:: EXCERPTED PASSAGE ::
┌──

Then I dug into the ruling, and it became clear why this First Amendment case is destined to become an entertainment law classic. Right out of the gate, Liman opens with a burn: “Most of the women in the Real Housewives franchise openly or privately suffer from mental illness, addiction, and personality disorders.”
Ouch.
Eventually, Liman gets to the heart of the case. Producers allegedly knew about McSweeney’s struggles with sobriety when casting her, and yet did everything they could to get her drinking again—supplying bottomless cocktails and deliberately crafting scenarios to exploit her vulnerabilities and exacerbate her disorder. Yes, this makes for dramatic television, but does it leave Bravo owner NBCUniversal legally vulnerable?
Liman writes that, in theory, the government
does have the power to regulate alcohol consumption on set, even suggesting that a law requiring accommodations (like offering nonalcoholic drinks) could pass constitutional muster. He points out that no one bats an eye at state regulation of working conditions, or limited hours for child actors. But then he pivots, and hands the win to NBCU. According to Liman, producers have the right to “cast only persons who could consume large quantities of alcohol,” and that creative freedom
outweighs the state’s interest here. That interpretation gives NBCU a landmark victory.

└──

:: ASSIGNMENT ::
Transcribe the court ruling passage above in full, word for word. The items here have no connection to the court ruling passage.

[Chart comprehension data]

┌──

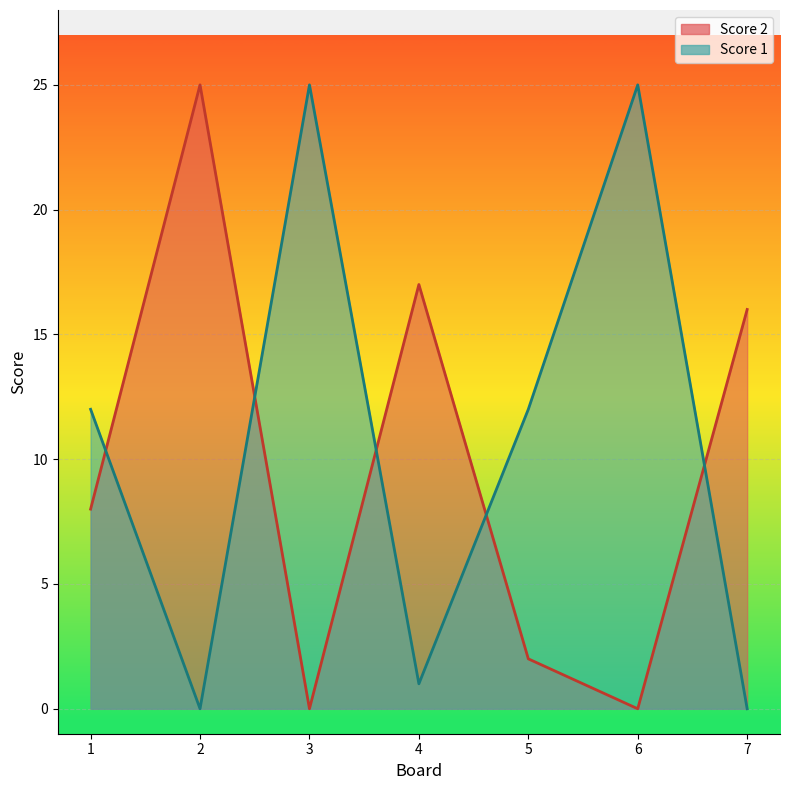

Is the value of Score 2 at 2 greater than the value of Score 1 at 4?

Yes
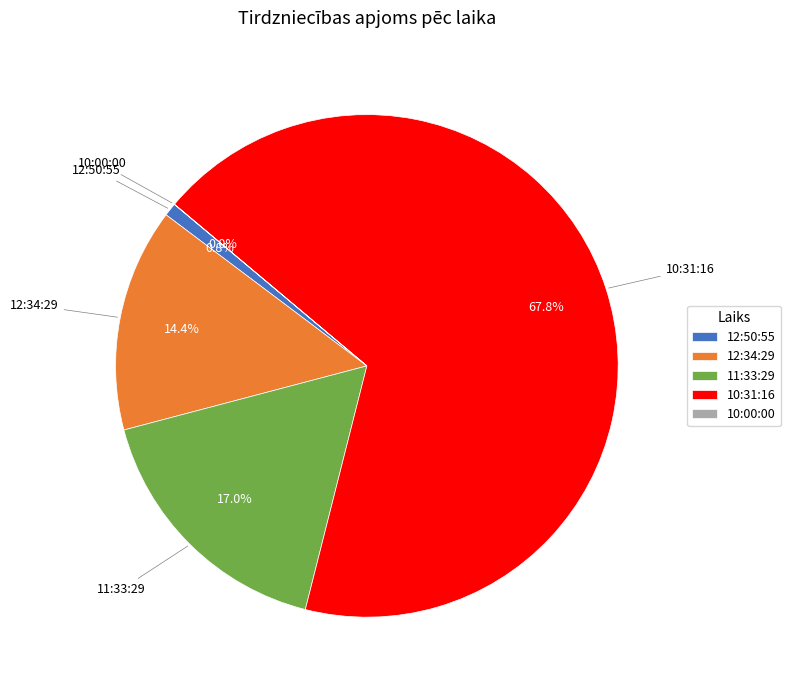

What is the ratio of the value at 12:34:29 to the value at 12:50:55?

16.9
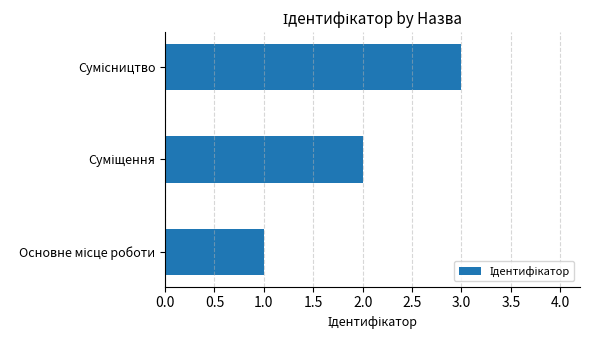

What is the sum of all values?

6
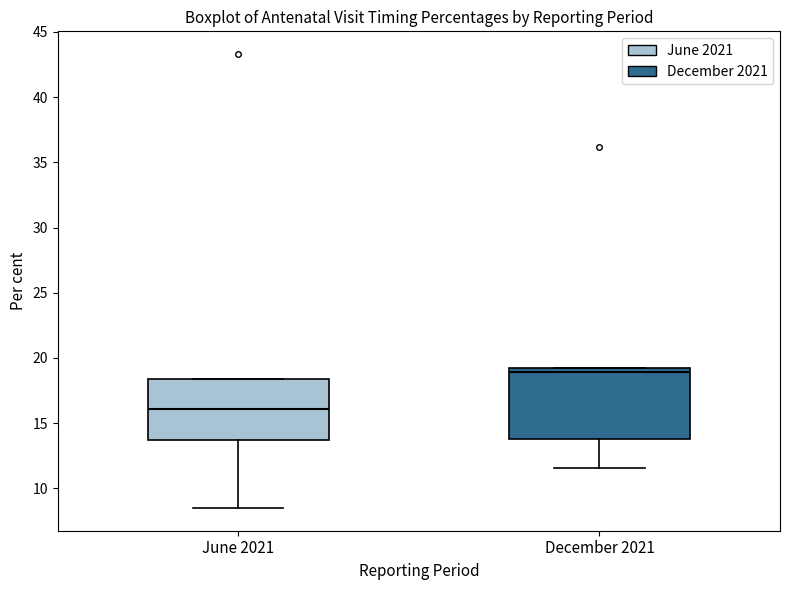

Where is the lower edge of the box for June 2021 on the y-axis? The values are not printed on the chart, so give them approximately, as read against the axis.

13.5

└──

:: TASK ANSWER ::
Then I dug into the ruling, and it became clear why this First Amendment case is destined to become an entertainment law classic. Right out of the gate, Liman opens with a burn: “Most of the women in the Real Housewives franchise openly or privately suffer from mental illness, addiction, and personality disorders.”
Ouch.
Eventually, Liman gets to the heart of the case. Producers allegedly knew about McSweeney’s struggles with sobriety when casting her, and yet did everything they could to get her drinking again—supplying bottomless cocktails and deliberately crafting scenarios to exploit her vulnerabilities and exacerbate her disorder. Yes, this makes for dramatic television, but does it leave Bravo owner NBCUniversal legally vulnerable?
Liman writes that, in theory, the government
does have the power to regulate alcohol consumption on set, even suggesting that a law requiring accommodations (like offering nonalcoholic drinks) could pass constitutional muster. He points out that no one bats an eye at state regulation of working conditions, or limited hours for child actors. But then he pivots, and hands the win to NBCU. According to Liman, producers have the right to “cast only persons who could consume large quantities of alcohol,” and that creative freedom
outweighs the state’s interest here. That interpretation gives NBCU a landmark victory.